— Entries supplied —

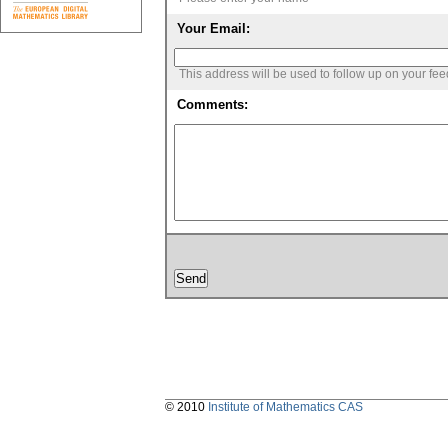
Your Email:
This address will be used to follow up on your fe
Comments:
© 2010
Institute of Mathematics CAS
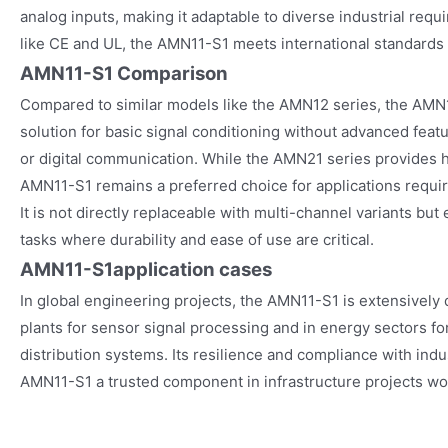
analog inputs, making it adaptable to diverse industrial requ
like CE and UL, the AMN11-S1 meets international standards
AMN11-S1 Comparison
Compared to similar models like the AMN12 series, the AMN1
solution for basic signal conditioning without advanced fea
or digital communication. While the AMN21 series provides hi
AMN11-S1 remains a preferred choice for applications requirin
It is not directly replaceable with multi-channel variants but
tasks where durability and ease of use are critical.
AMN11-S1
application cases
In global engineering projects, the AMN11-S1 is extensively
plants for sensor signal processing and in energy sectors f
distribution systems. Its resilience and compliance with ind
AMN11-S1 a trusted component in infrastructure projects wo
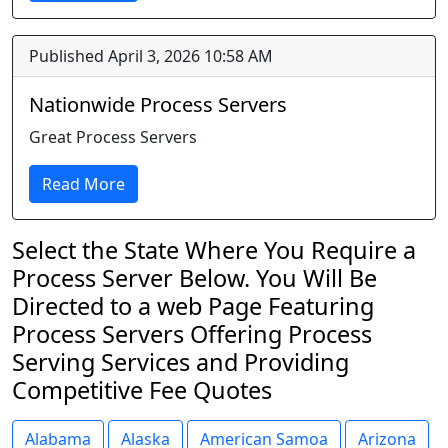
Published April 3, 2026 10:58 AM
Nationwide Process Servers
Great Process Servers
Read More
Select the State Where You Require a
Process Server Below. You Will Be
Directed to a web Page Featuring
Process Servers Offering Process
Serving Services and Providing
Competitive Fee Quotes
Alabama
Alaska
American Samoa
Arizona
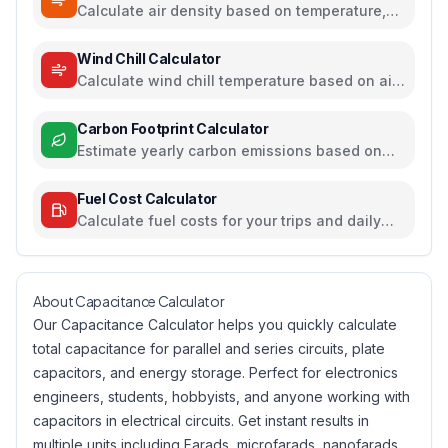
Calculate air density based on temperature,
pressure, and humidity
Wind Chill Calculator
Calculate wind chill temperature based on air
temperature and wind speed
Carbon Footprint Calculator
Estimate yearly carbon emissions based on
travel, electricity, and food habits
Fuel Cost Calculator
Calculate fuel costs for your trips and daily
commutes
About Capacitance Calculator
Our Capacitance Calculator helps you quickly calculate
total capacitance for parallel and series circuits, plate
capacitors, and energy storage. Perfect for electronics
engineers, students, hobbyists, and anyone working with
capacitors in electrical circuits. Get instant results in
multiple units including Farads, microfarads, nanofarads,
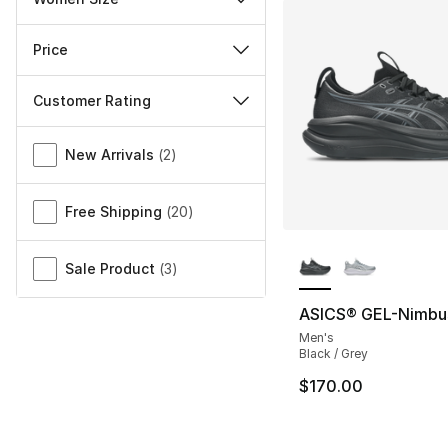
Price
Customer Rating
Miscellaneous
New Arrivals
(
2
)
Free Shipping
(
20
)
More Colors Availa
Sale Product
(
3
)
ASICS® GEL-Nimbu
Men's
Black / Grey
$170.00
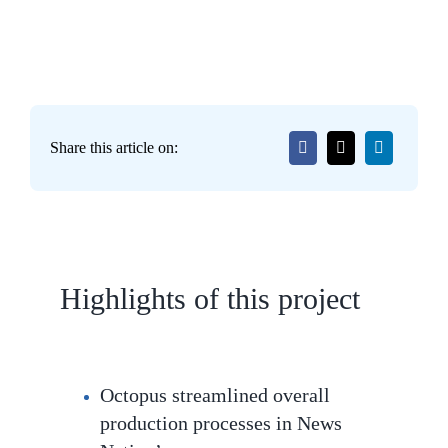
Share this article on:
Highlights of this project
Octopus streamlined overall
production processes in News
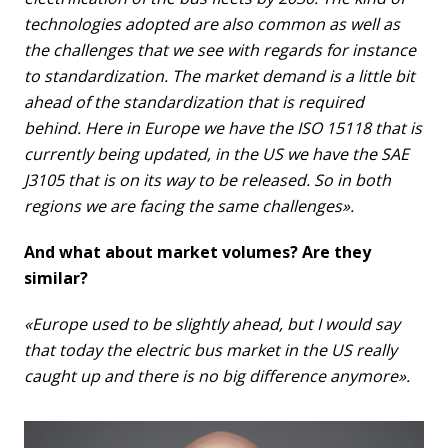
technologies adopted are also common as well as
the challenges that we see with regards for instance
to standardization. The market demand is a little bit
ahead of the standardization that is required
behind. Here in Europe we have the ISO 15118 that is
currently being updated, in the US we have the SAE
J3105 that is on its way to be released. So in both
regions we are facing the same challenges».
And what about market volumes? Are they
similar?
«Europe used to be slightly ahead, but I would say
that today the electric bus market in the US really
caught up and there is no big difference anymore».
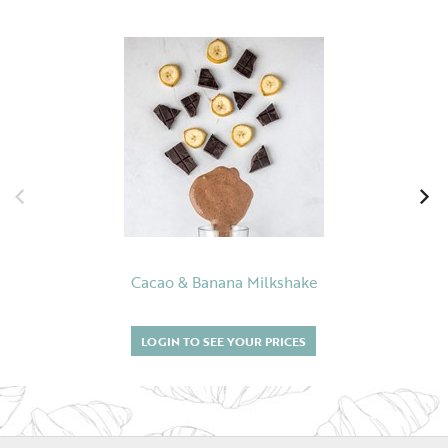
Cacao & Banana Milkshake
LOGIN TO SEE YOUR PRICES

— About this exercise —
Please tally each line in the material above that contains "challenges", and let the number be your entire reply.

— Your solution —
2